Perception, Prediction, Planning & Control
This perception, prediction, planning & control are vital to enabling autonomous driving.
Perception is based on sensors inputs and uses this to represent the scene based on objects and scene semantics. The different dimensions of perception are the objects (type, visibility, language), environments (time of day, seasons, road conditions) and scene configurations (Driving conventions and rules). Prediction utilises the perception together with past behaviour, high-level scene-semantics, object attributes, appearance cues and behaviour of other agents (Other vehicles, pedestrian, animals) to generate a plan. The plan is used to control the vehicle behaviour and ensure its safe, comfortable, send right signals to other traffic participants and makes progress on the route. Usually, when an autonomous vehicle is not confident of its perception, it reverts to driving more conservatively.
The various companies working on the challenge of autonomous vehicles have taken different approaches. These companies fall into two distinct camps. The ones relying mainly on Computer Vision and others rely on HD mapping. Tesla utilises the former whereas Waymo utilises the later. Speaking about this recently Andrej Karpathy the head of AI and computer vision at Tesla mentioned that :
Waymo and many others in the industry use high-definition maps. You have to first drive some car that pre-maps the environment, you have to have lidar with centimeter-level accuracy, and you are on rails. You know exactly how you are going to turn in an intersection, you know exactly which traffic lights are relevant to you, you where they are positioned and everything. We do not make these assumptions. For us, every single intersection we come up to, we see it for the first time. Everything has to be sold — just like what a human would do in the same situation.
Even though this approach is relatively more complex and challenging to scale than the HD mapping based approach, as per Andrej, Tesla aims to scale the AI across millions of vehicles by:
Speaking of scalability, this is a much harder problem to solve, but when we do essentially solve this problem, there’s a possibility to beam this down to again millions of cars on the road.

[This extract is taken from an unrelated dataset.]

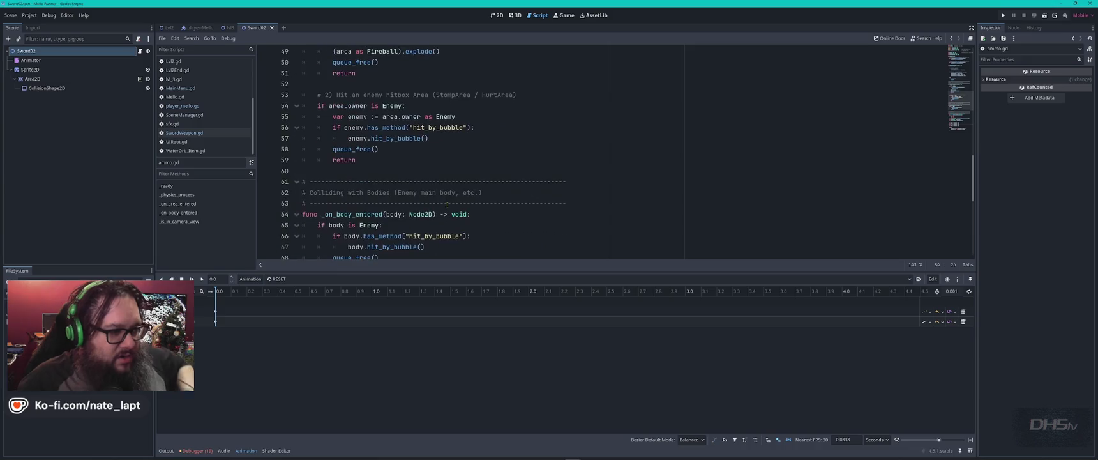
{"action": "scroll", "coordinate": [487, 194], "scroll_direction": "up", "scroll_amount": 14}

Whereas building out these lidar maps on the scale that we operate in with the sensing that it does require would be extremely expensive. And you can’t just build it, you have to maintain it and the change detection of this is extremely difficult.
So Tesla has taken a vision-based approach and thus needs to solve on the spot rather than relying on a pre-fed map. Whereas Waymo with its strategy of using Lidar and HD maps approach is very expensive as every single road has to be scanned and also there needs to be a considerable amount spent to maintain and keep these HD and the Lidar maps up to date. Thus this causes challenges with respect to cost-effectiveness and scalability. To overcome this challenge, Waymo is trying to build and utilise learning agent models from real-world demonstration to train its self-driving algorithm.